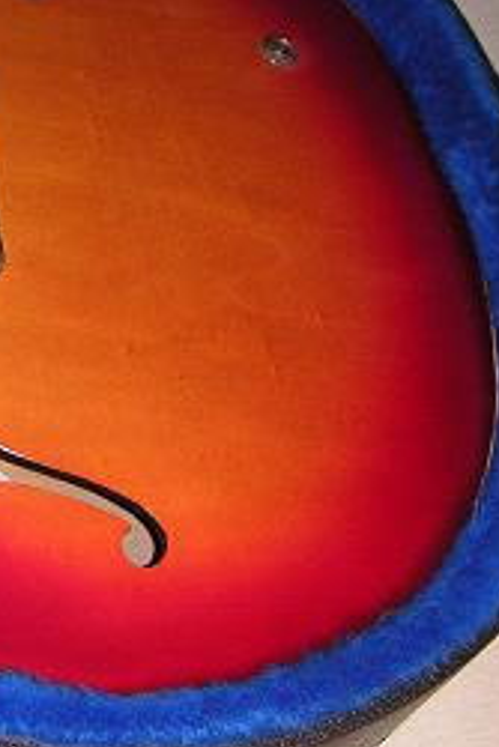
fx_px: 1682
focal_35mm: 81
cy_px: 281
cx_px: -227
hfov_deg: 15.7
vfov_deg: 25.0
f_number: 2.8
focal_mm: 6
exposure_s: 1/45
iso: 160
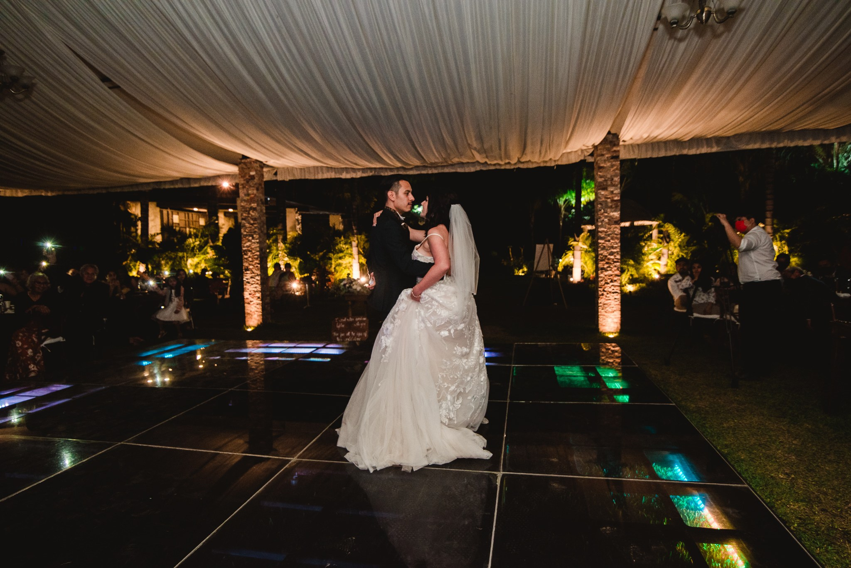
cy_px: 284
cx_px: 426
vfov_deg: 59.5
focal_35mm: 21
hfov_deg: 81.2
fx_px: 497
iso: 1250
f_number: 3.2
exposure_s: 1/125
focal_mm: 21
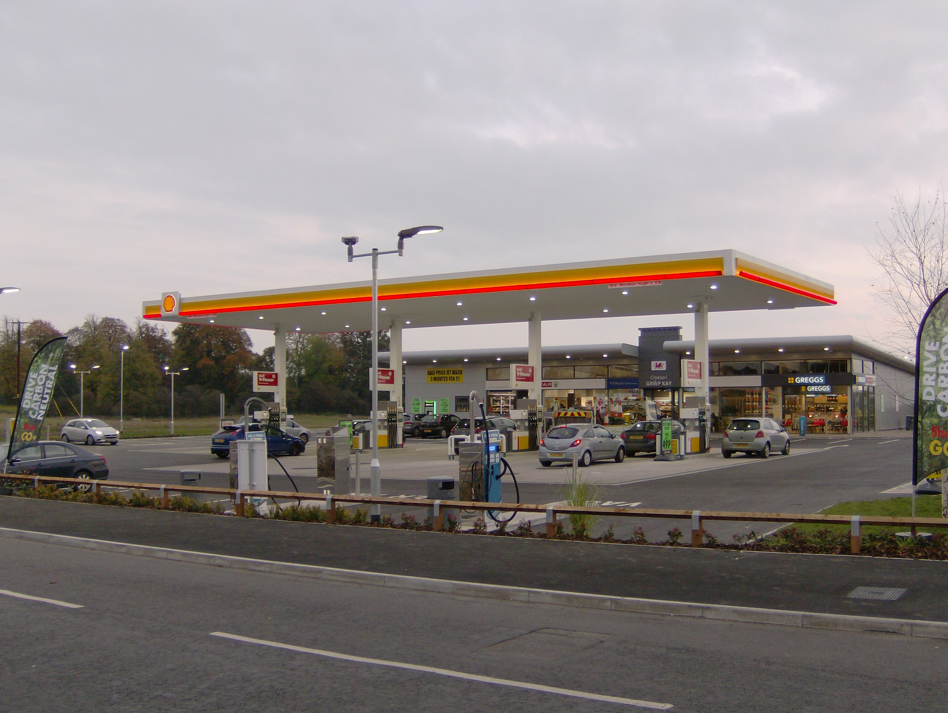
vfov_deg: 39.7
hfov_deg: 51.3
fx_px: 987
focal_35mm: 36
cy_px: 356
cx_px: 474
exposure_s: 1/81.9
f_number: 2.8
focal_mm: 6
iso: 100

_Work instruction_
Your answer must be an exact copy of the records, minus any pictures.

_Result of the exercise_
fx_px: 1682
focal_35mm: 81
cy_px: 281
cx_px: -227
hfov_deg: 15.7
vfov_deg: 25.0
f_number: 2.8
focal_mm: 6
exposure_s: 1/45
iso: 160
cy_px: 284
cx_px: 426
vfov_deg: 59.5
focal_35mm: 21
hfov_deg: 81.2
fx_px: 497
iso: 1250
f_number: 3.2
exposure_s: 1/125
focal_mm: 21
vfov_deg: 39.7
hfov_deg: 51.3
fx_px: 987
focal_35mm: 36
cy_px: 356
cx_px: 474
exposure_s: 1/81.9
f_number: 2.8
focal_mm: 6
iso: 100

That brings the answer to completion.